After a week in Leeds, we’ve decided Kirkstall Brewery belongs in the top rank of UK breweries.
What sent us to the brewery tap on our first night in town was, frankly, panic. On a Saturday night, even in these strange times, Leeds city centre is a lively place – all hens, stags and overflowing pubs. The Kirkstall tap was the first place we could find that was (a) open and (b) beyond the Big Night Out circuit, beyond the ring road.
And what a beyond it is – under the concrete of the A58, past casinos and hotels, past wasteland and the derelict remains of the Arla Foods HQ, just before the vast studio where ITV films Emmerdale.
Set into a square-edged modernist building in gleaming black and glass, showcasing stainless steel brewing kit, the tap itself is like an oasis: warm light, warm brown wood and the smell of pizza on the air.
A sort of magic has been worked in the space with greebling and structure magpied from elsewhere. Antique mirrors and enamel signs add depth and a sense of history, set against panelling, screens, stained glass and engraved glass salvaged from long gone buildings.
It feels like a pub. Or maybe more like a German beer hall. Perhaps a touch too bright, perhaps a touch too open, but certainly somewhere that invites you in and makes it hard to leave.
The range of beer is impressive, too, with five cask ales, and eight or nine on keg, as well as a handful of outside brews. The styles available range from traditional (bitter, pilsner, imperial stout) to modern – ice cream sour and blood-orange hefeweizen.
On our first visit, we zeroed in on Kirkstall Pale Ale (bitter, £3.60/pint), Three Swords (pale and hoppy, £3.80/pint) and Pilsner (£4.20/pint). All three share a precision and clarity that says this is a serious brewery with serious quality control.
Pale Ale provides what you want from Tetley’s: somehow both simple and complex, with malt you can get your teeth into, and a finish that makes you sigh with satisfaction. It’s as hoppy as it can be without the hops breaking out and making a fuss. It was the best beer we drank all week, we think, and might be a contender for beer of the year.
Pilsner came a close second, with a fresh green quality that took us back to Franconia.
Three Swords, by comparison, was merely a bloody good example of the type of beer also produced by Saltaire, Ossett and any number of other Yorkshire breweries.
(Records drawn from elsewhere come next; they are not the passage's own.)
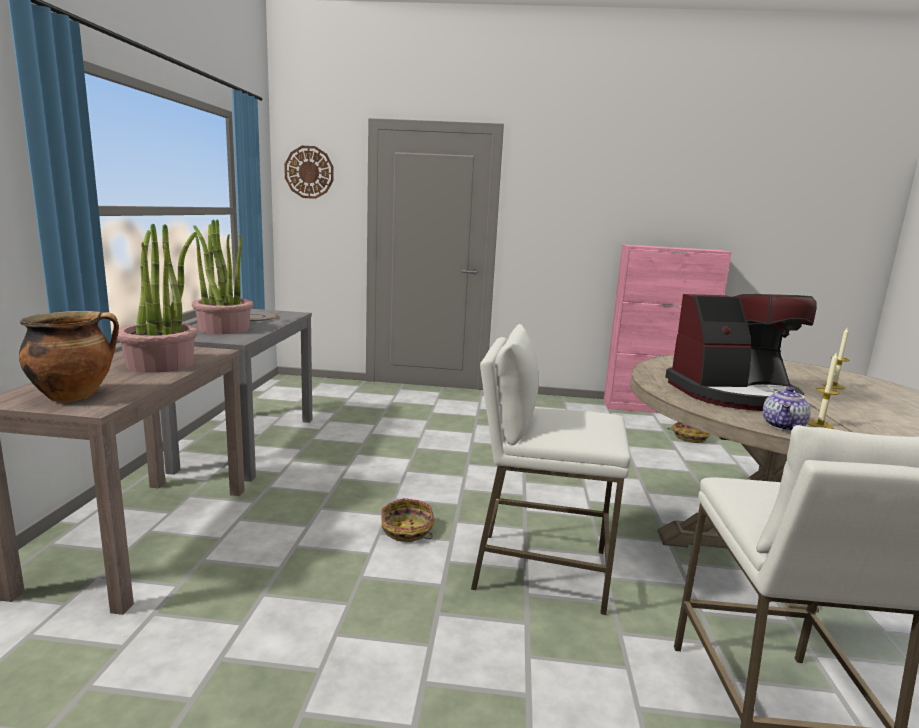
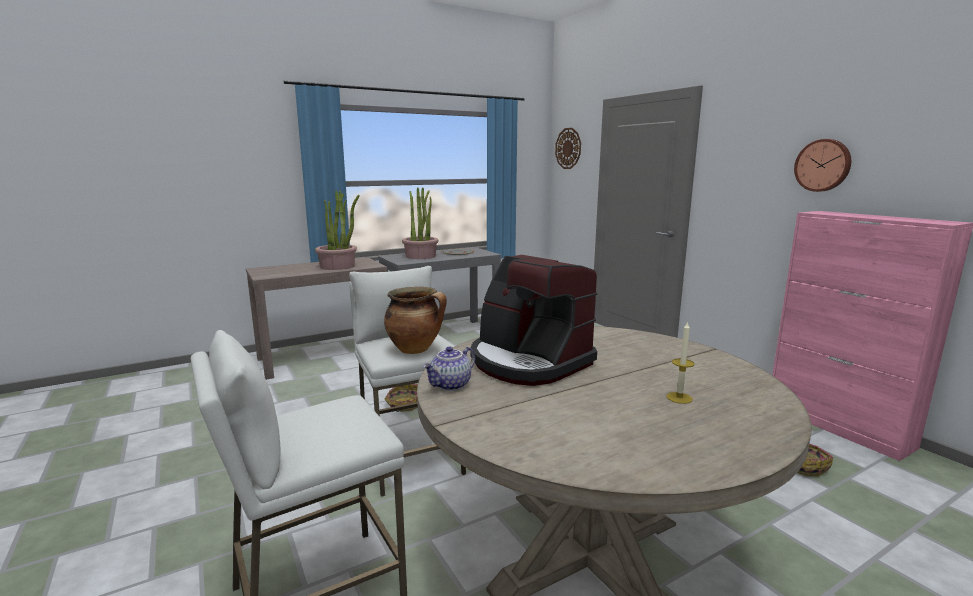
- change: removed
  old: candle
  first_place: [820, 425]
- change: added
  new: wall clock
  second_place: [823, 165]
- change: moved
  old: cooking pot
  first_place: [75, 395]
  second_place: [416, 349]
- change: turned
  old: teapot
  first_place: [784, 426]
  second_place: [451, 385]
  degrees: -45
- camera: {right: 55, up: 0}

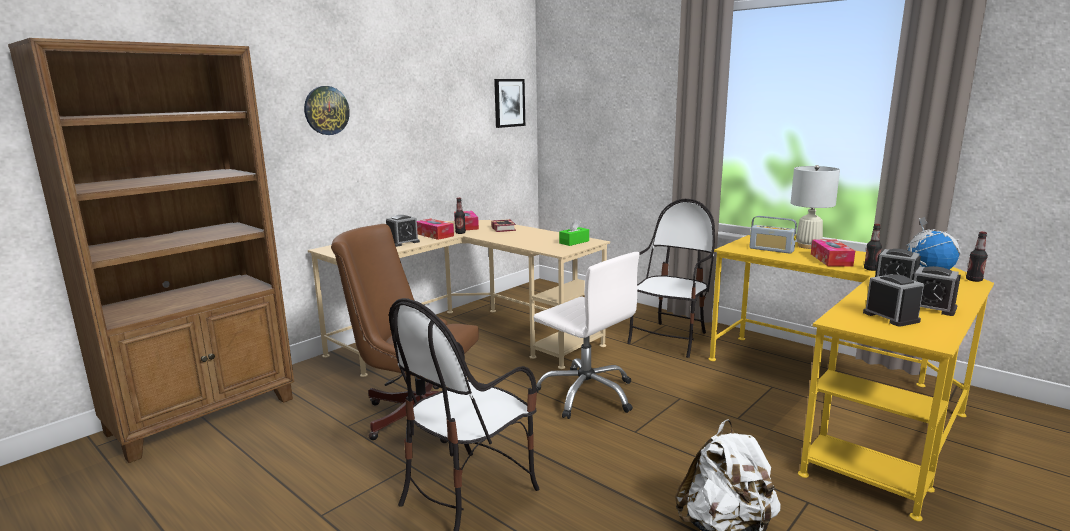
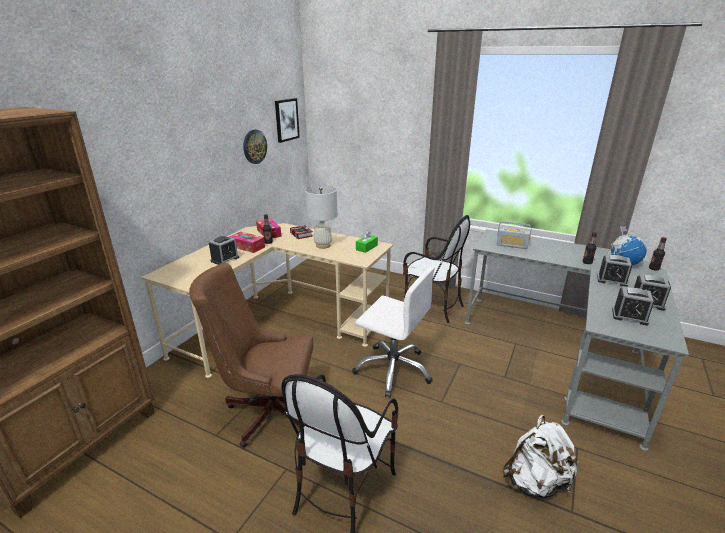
- change: removed
  old: tissue box
  first_place: [831, 260]
- change: moved
  old: wall clock
  first_place: [326, 110]
  second_place: [254, 146]
- change: moved
  old: white table lamp
  first_place: [808, 246]
  second_place: [323, 245]
- change: recoloured
  old: yellow desk
  new: grey desk
  first_place: [844, 403]
  second_place: [564, 352]
- change: turned
  old: chair
  first_place: [670, 339]
  second_place: [431, 307]
  degrees: 105
- change: turned
  old: alarm clock
  first_place: [891, 317]
  second_place: [629, 316]
  degrees: 150
- camera: {right: -15, up: 10}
But note – bloody good.
You might have rolled your eyes at the mention of ice cream sour above. Well, guess what – that was also a rather brilliant bit of work. It’s called Gelato Tropicale and is one of those rhubarb-and-custard beers: sugar, a touch of acid, lots of vanilla. It prompted a ‘same again’ from Jess.
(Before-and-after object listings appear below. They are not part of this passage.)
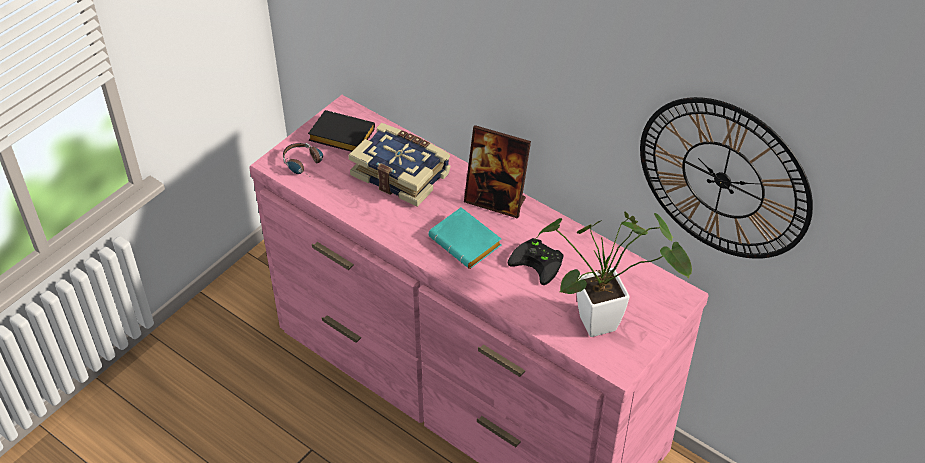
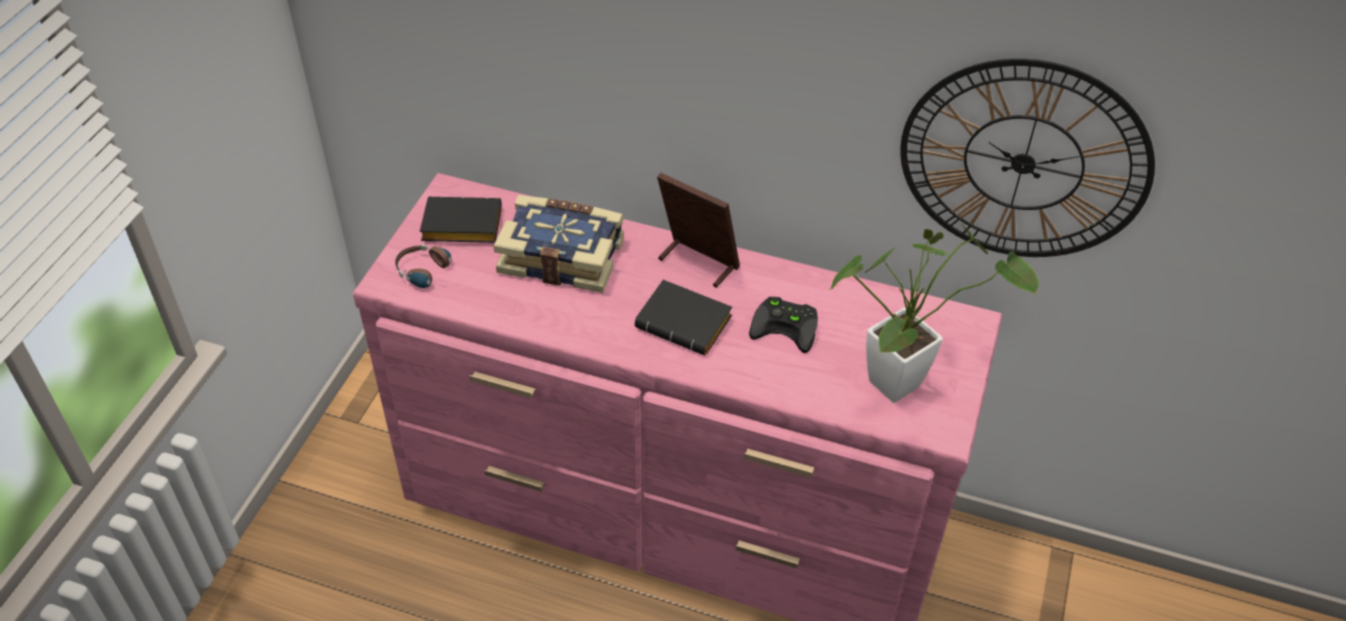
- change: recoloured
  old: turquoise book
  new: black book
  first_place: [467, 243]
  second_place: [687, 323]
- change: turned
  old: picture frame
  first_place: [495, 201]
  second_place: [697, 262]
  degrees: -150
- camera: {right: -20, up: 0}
It wasn’t all perfect. We didn’t enjoy Black Band porter as much as the others. It struck us as a bit harsh with too much coffee and an aggressive bitterness that made getting to the end of the glass a challenge. But we suspect others might love it and it certainly wasn’t badly put together.
On our second visit, the night before we left Leeds, we had to try the 12.4% imperial stout, Drophammer, at £4 for a third of a pint. Our immediate impression was that someone has been playing around with historic Courage Russian Imperial Stout recipes. We were impressed but, still, it prompted some debate: at that strength, at that price, it should be something pretty special, but we weren’t sure it quite reached those heights. Almost, though – almost.
As a side note, it’s worth noting that Stuart Ross, late of Magic Rock, is now brewing at Kirkstall. Not much fuss has been made about this – we picked it up from Twitter – but he’s a brewer who knows what he’s doing.
And another note, while we’re at it: we also drank a couple of Kirkstall beers at Whitelocks, where they tasted similarly fantastic; and at Bundobust in Leeds, where they didn’t. So don’t be surprised if you encounter it at your local and struggle to match our gushing above to your experience. No beer is bulletproof, especially not cask ale.
Disclosure: in 2014, when Brew Britannia was published, Kirkstall brewed a beer for the launch event at North Bar. We didn’t pay them, they didn’t pay us.